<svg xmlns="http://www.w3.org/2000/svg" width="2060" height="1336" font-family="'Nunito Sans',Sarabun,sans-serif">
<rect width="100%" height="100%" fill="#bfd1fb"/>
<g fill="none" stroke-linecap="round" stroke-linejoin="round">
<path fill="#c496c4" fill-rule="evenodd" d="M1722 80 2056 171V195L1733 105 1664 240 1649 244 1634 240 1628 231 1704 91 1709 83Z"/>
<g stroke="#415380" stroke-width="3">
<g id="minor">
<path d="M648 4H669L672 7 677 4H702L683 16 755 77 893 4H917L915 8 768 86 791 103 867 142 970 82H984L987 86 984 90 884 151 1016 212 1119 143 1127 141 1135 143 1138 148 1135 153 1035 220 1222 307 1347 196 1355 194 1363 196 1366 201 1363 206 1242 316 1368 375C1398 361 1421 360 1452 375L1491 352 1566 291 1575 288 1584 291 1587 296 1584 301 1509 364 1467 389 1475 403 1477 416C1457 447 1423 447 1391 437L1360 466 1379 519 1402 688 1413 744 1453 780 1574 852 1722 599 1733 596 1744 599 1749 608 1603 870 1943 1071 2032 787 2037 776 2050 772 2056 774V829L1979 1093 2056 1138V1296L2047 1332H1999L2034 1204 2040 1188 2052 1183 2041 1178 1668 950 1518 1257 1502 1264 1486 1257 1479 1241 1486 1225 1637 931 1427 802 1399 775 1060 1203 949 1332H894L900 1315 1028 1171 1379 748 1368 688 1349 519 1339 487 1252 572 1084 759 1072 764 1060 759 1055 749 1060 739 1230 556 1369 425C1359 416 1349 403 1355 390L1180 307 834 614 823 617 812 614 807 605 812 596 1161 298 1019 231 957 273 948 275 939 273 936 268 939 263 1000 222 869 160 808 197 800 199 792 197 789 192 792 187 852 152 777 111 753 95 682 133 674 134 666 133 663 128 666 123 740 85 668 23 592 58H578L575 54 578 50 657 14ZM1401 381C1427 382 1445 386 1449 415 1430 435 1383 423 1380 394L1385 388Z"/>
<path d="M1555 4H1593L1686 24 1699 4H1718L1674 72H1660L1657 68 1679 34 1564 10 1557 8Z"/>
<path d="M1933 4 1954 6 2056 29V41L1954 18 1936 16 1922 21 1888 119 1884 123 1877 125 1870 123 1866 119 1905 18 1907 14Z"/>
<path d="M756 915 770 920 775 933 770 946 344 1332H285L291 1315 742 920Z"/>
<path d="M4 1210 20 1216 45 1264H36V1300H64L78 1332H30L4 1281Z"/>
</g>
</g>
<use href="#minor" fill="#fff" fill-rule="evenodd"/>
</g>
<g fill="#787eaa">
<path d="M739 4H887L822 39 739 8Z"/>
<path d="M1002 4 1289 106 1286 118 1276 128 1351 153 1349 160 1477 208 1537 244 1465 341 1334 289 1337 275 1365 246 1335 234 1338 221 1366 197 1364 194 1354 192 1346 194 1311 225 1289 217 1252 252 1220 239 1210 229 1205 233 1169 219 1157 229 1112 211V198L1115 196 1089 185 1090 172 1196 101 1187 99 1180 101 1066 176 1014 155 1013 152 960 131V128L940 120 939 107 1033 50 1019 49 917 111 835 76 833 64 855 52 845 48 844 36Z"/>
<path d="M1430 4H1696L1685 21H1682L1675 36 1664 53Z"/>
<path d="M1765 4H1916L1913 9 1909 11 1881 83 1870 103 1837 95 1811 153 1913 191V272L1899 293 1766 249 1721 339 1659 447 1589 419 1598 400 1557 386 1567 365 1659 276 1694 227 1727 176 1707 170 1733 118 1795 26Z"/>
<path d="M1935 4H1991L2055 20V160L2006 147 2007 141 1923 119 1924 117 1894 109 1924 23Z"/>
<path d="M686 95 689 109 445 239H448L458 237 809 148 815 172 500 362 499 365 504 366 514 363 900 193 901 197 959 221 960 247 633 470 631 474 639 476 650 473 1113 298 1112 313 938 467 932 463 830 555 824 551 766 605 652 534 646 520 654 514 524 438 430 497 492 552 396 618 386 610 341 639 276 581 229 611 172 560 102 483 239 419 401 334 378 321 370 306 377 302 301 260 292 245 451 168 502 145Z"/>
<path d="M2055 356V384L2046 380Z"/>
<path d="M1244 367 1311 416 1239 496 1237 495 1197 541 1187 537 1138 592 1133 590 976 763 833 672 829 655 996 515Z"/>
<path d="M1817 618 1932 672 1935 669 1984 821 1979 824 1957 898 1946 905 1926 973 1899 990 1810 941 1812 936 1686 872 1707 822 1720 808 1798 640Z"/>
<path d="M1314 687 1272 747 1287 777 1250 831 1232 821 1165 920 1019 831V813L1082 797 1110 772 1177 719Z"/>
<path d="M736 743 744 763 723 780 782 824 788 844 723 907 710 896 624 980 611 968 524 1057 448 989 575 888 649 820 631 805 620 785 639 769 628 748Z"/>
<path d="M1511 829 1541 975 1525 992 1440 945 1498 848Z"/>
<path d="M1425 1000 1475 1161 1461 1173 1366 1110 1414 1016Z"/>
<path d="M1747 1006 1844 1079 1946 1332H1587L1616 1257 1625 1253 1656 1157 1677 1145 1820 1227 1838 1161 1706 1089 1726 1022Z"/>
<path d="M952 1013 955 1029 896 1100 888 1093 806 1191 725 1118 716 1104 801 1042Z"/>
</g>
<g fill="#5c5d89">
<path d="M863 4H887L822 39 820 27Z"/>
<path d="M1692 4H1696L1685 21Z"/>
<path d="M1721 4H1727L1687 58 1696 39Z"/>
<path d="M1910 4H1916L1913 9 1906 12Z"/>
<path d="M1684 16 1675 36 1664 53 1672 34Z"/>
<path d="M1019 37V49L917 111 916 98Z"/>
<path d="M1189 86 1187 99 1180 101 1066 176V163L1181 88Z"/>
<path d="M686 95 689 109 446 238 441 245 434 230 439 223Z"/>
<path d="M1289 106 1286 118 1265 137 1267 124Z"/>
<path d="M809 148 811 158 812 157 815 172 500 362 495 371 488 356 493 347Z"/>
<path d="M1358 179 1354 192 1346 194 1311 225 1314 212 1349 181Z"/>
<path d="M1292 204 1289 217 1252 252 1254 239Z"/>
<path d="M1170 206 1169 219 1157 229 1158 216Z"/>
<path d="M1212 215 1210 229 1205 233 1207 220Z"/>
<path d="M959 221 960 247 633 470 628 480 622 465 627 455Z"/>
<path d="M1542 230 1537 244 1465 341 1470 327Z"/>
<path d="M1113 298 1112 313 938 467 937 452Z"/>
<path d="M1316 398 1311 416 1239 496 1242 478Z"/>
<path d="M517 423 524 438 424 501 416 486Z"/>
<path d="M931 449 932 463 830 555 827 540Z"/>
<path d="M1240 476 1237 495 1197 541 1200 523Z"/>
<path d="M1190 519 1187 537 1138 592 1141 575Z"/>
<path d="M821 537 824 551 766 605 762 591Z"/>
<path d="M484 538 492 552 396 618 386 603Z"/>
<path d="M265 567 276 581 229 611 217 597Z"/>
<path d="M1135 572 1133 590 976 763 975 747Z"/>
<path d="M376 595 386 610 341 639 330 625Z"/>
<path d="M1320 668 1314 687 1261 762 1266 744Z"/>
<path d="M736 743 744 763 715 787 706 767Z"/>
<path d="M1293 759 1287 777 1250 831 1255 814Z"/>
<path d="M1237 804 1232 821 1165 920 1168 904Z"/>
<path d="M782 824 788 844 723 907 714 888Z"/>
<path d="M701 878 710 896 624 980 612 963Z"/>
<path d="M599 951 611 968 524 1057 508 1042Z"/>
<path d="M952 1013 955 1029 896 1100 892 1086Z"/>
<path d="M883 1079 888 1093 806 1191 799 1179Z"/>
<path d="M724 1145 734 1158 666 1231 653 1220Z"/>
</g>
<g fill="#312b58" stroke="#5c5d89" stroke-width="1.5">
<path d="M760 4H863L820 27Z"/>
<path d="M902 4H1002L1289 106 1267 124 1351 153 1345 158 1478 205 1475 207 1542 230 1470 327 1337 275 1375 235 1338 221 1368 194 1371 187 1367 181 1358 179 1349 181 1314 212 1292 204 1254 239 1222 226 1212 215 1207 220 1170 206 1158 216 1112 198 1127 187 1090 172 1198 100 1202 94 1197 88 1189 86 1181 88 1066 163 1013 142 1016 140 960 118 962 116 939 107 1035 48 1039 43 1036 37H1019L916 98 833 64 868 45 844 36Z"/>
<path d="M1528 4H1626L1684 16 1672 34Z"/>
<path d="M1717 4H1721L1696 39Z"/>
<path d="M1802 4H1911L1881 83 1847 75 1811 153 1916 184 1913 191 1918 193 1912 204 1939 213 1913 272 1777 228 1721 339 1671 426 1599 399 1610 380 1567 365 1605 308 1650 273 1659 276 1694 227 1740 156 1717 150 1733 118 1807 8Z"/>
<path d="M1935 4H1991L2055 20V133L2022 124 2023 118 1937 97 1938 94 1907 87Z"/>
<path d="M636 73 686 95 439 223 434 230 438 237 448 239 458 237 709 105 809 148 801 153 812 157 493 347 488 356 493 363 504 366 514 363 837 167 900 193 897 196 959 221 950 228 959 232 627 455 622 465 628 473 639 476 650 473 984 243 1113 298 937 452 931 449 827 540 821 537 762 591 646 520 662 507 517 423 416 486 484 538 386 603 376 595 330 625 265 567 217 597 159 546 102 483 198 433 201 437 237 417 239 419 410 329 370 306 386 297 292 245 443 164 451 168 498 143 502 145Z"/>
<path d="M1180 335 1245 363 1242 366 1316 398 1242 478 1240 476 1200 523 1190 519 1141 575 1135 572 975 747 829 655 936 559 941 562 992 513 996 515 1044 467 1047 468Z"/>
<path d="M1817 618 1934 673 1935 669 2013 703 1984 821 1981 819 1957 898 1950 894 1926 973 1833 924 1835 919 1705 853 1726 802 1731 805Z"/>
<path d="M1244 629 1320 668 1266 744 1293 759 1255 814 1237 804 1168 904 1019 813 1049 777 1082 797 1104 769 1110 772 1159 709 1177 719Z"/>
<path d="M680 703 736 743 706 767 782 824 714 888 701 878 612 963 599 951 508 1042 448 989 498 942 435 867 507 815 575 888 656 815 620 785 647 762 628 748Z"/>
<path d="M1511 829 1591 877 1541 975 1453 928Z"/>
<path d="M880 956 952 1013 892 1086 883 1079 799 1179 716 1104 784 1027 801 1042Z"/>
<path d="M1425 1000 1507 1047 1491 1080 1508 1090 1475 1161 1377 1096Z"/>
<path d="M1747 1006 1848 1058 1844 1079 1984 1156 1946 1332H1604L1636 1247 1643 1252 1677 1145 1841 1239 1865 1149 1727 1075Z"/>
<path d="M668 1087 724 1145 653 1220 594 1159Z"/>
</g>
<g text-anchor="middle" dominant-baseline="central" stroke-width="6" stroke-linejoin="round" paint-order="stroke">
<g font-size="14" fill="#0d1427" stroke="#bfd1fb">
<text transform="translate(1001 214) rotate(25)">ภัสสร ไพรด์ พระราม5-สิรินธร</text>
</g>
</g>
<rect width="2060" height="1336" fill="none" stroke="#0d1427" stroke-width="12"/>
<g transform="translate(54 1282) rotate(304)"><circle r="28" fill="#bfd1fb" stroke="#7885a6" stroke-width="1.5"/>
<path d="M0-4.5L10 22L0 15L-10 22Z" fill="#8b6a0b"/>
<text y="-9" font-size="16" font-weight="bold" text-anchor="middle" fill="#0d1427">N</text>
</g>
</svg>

◇ ◇ ◇ ◇ ◇ ◇ ◇

__Task directions__
Within the records, count the lines that include the word "size". Answer with the number only.

__Final answer__
2